══ Текст документа

Много часов мы просидели там в ожидании посадки, но момент этот все же наступил и пять грузовых самолетов приняли на борт Ленинградский Театр Комедии, в числе работнико которого, были кое-кто из родных и родственников. Поднялись в воздух и взяли курс на восток через вражеское кольцо. Сопровождали наши самолеты, как тут их ласково называли, «ястребки». Холодно, не уютно, но летим.
       Вдруг канонада зениток. В голове заворошились мысли.....  Собьют?... не собьют. Теперь уже стало не все равно!  Теперь уже хотелось выжить! И, кончно, поесть!
И опять вдруг!  Что такое? Падаем?... Резкий грохот моторов и ... что произошло?

        Оказалось, наши летчики на страшной скорости бреющим полетом у самой земли, проскочили через блокадное кольцо, и вновь взвились высоко в воздух.
   Како-то время напряжение среди нас не покидало. И кто-то радостно сообщил: «Проскочили!» И опять жизнь забила ключом. Жить! Кажется, будем жить! Вроде мы приземлились. Высадились. Мороз был свирепый, но надо было стоять на воздухе и ждать автобусов. Вот когда минуты казались часами!

════

» **Что требуется**: Скопируйте дословно фрагмент текста о перелете через блокадное кольцо. Начните с места, где стоят слова «Вдруг канонада зениток.», и остановитесь после слов «И, кончно, поесть!».

══ Предоставленные записи

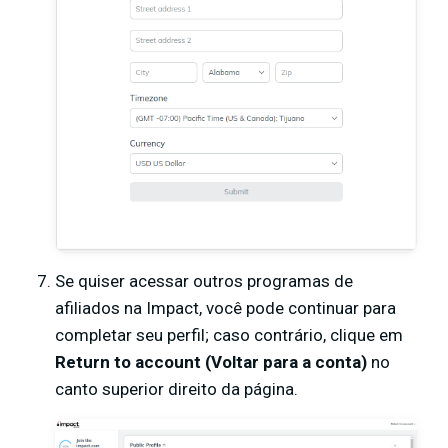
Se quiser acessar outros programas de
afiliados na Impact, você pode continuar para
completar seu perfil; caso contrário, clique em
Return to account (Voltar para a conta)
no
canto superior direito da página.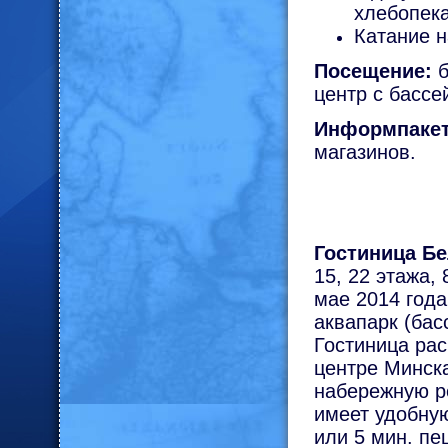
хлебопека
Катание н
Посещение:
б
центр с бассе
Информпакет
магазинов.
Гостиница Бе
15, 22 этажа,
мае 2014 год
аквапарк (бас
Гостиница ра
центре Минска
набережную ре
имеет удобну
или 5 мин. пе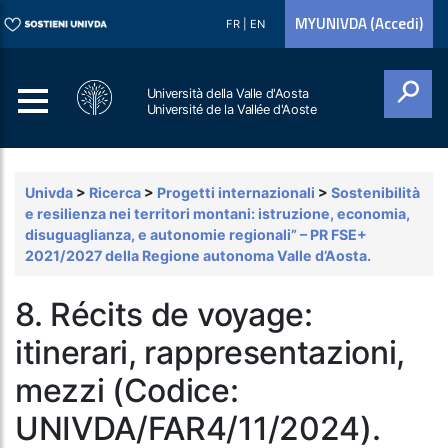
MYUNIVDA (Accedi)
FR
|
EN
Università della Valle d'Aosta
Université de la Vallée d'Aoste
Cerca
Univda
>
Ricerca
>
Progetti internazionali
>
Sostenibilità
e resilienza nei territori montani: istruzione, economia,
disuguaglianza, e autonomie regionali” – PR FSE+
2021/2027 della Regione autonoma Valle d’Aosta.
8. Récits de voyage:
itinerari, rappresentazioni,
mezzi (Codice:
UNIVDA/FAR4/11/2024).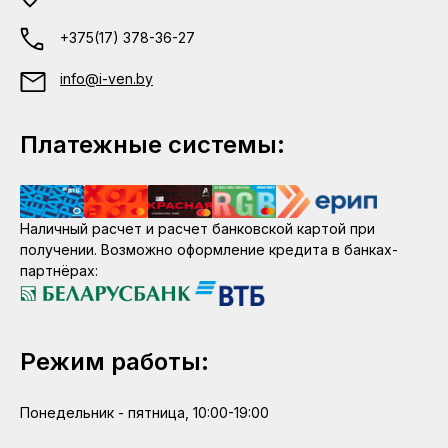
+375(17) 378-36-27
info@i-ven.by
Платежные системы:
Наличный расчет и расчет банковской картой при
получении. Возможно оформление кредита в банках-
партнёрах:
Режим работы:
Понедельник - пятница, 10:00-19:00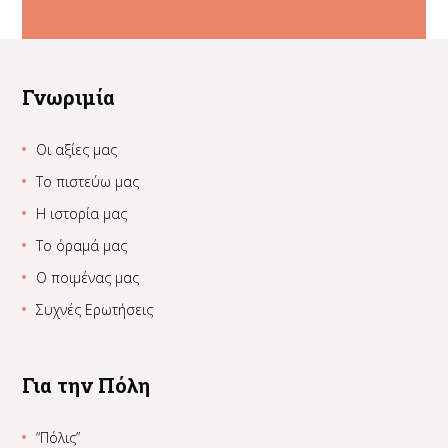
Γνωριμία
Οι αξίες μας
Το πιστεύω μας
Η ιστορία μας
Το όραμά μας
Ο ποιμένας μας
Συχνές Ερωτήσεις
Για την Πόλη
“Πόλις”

════

» **Результат выполнения**:
Вдруг канонада зениток. В голове заворошились мысли.....  Собьют?... не собьют. Теперь уже стало не все равно!  Теперь уже хотелось выжить! И, кончно, поесть!